Парсонс претендует на то, что он в своей теории действия сумеет объединить элементы всех рассмотренных традиций, которые в них самих абсолютизировались: из радикально позитивистской мысли — наследие и окружение как конечные условия и средства действия; из утилитаризма — соединение целей и средств; из идеалистического мышления — конечные ценности, лежащие в основе всех единичных целей и каждого выбора средств. Таким образом, теория нормативной ориентации являлась бы интеграцией всех отдельных достижений других способов мышления. Совсем не акцентируя на этом внимания, Парсонс называет следующий элемент своей теории действия, который не является простым продолжением ни одной из рассмотренных им линий. Речь идет о силе, которая связывает в действии норма[:25]тивные и кондициональные элементы. Он называет это «усилием» (effort) и сравнивает его аналитический статус со статусом энергии в физике. Обозначаемый таким образом пробел в отношении динамизации концепции действия Парсонс, опираясь на свои ранние работы по теории действия, попытался заполнить посредством обращения к психоаналитической теории Зигмунда Фрейда.

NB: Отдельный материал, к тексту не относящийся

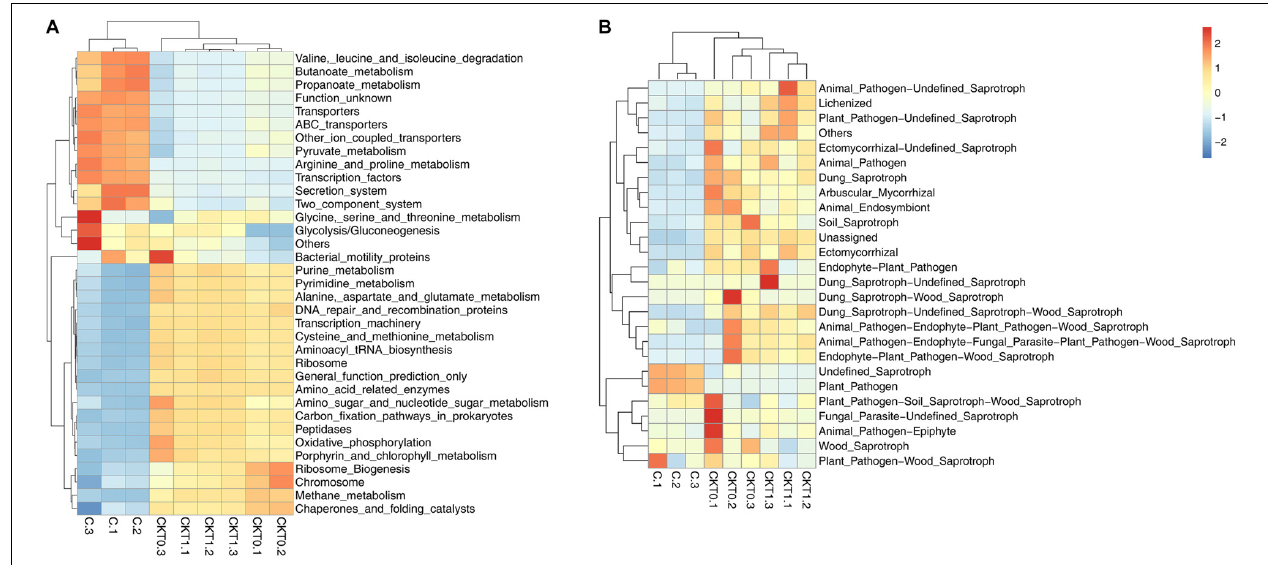
FIGURE 12 | Predicted bacterial (A) and fungal (B) functional analysis of soil amended with or without catalpol. Soil treatments were incubated for 60 days at 26 ◦ C at 50% humidity. CKT0 and CKT1 represent control soil without catalpol and collected at experimental initiation (T0) and termination (T1), respectively. C represents soil amended with catalpol for 60 days. Experimental means are the average of three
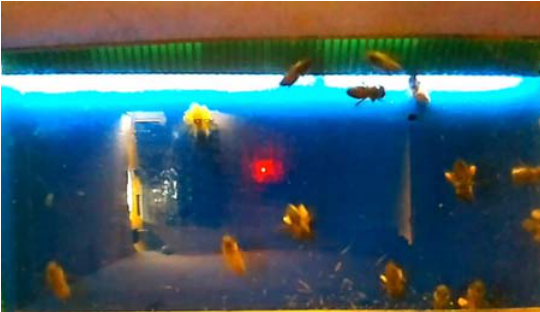
Figure 2. Honey bees in the camera field of view (best viewed in color)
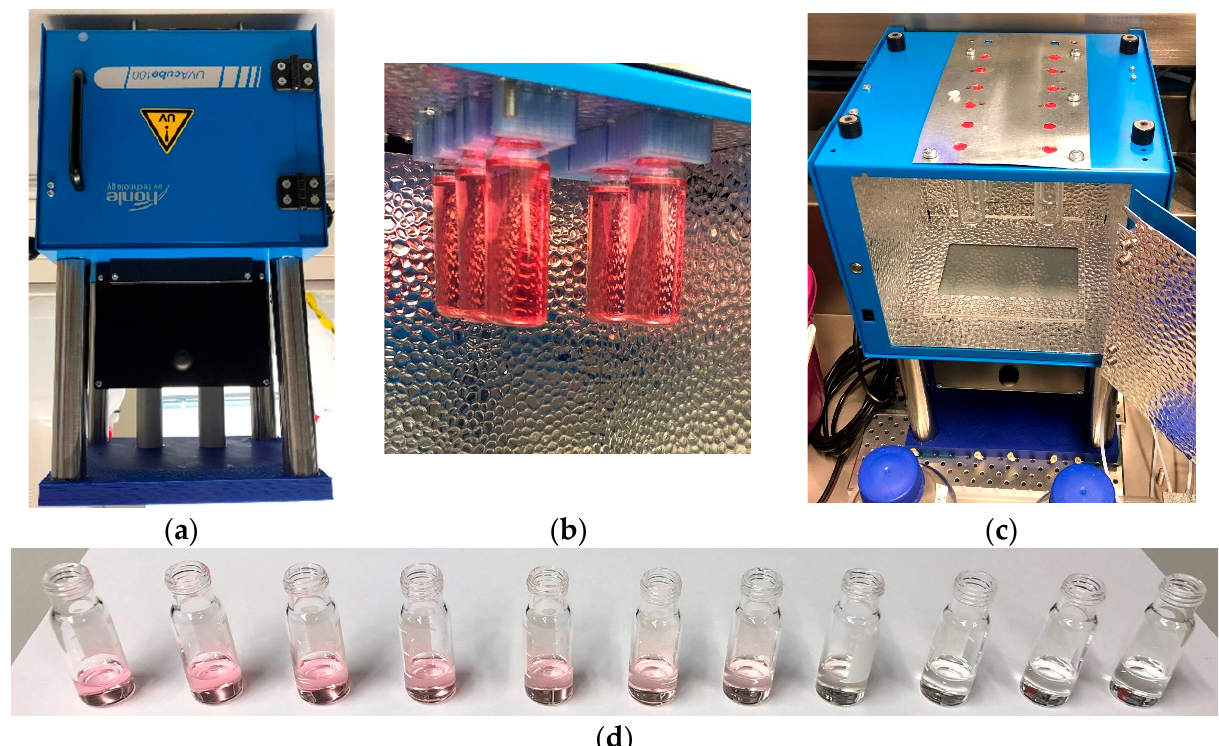
Figure 1. Modified UV chamber and experiments: ( a ) Front view of UV chamber; ( b ) view inside UV chamber with for wells mounted on top filled with P1 dissolved in THF; ( c ) top view of UV chamber implemented in synthesis robot; and ( d ) photometric samples of E1 from ( left ) 0 min to ( right ) 100 min in 10 min intervals.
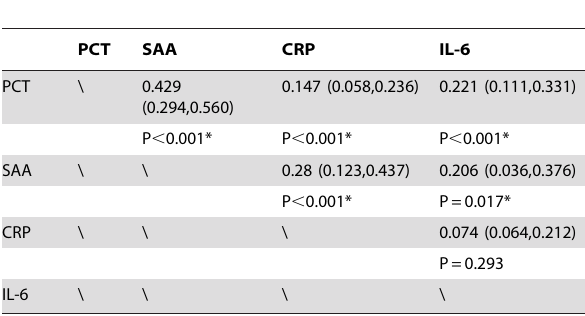
Results are presented as mean area difference (95% confidence interval) between two indicators. *=P , 0.05 according to the Mann-Whitney U Test. PCT=procalcitonin; SAA=serum amyloid A; CRP= C-reactive protein; IL- 6=interleukin-6.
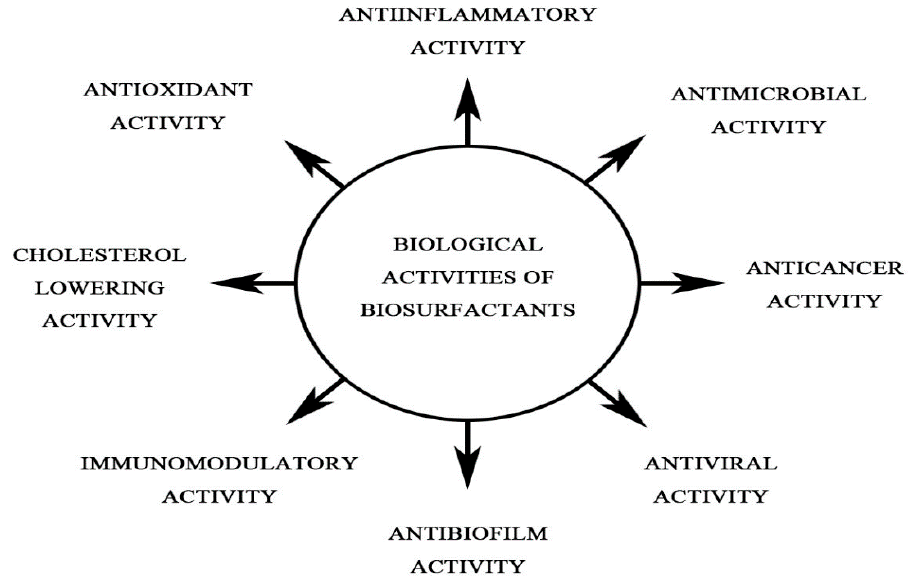
Figure 1. Biological activities of biosurfactants.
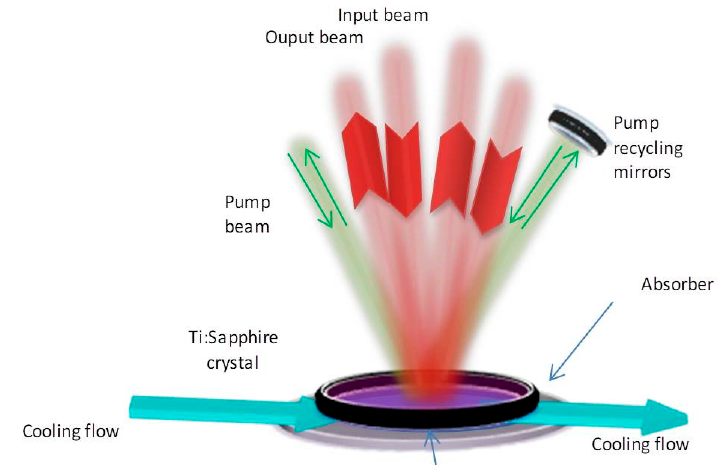
Figure 2. Layout of a single amplifying element in the reflection geometry. Table 2. Main design and operational parameter for the amplifier AMP3 in the reflection configuration.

Мы, однако, не будем прослеживать далее этот путь развития. В данный момент представление дальнейшего парсонсовского развития и сегодняшних модификаций его теории интересуют нас так же мало, как и обсуждение вопроса о том, затрагивает ли критика Парсонса более поздние работы изученных им традиций, например, постоянные попытки представителей рациональной модели действия «решить» проблему социального порядка1. Задачей данного изложения было лишь введение в проблематику теории действия на основе одного из ее ключевых текстов. Поэтому вопрос, который сейчас встает перед нами, звучит так: каковы возражения против впечатляющей конструкции Парсонса и насколько эти возражения побуждают нас изменить построение теории действия?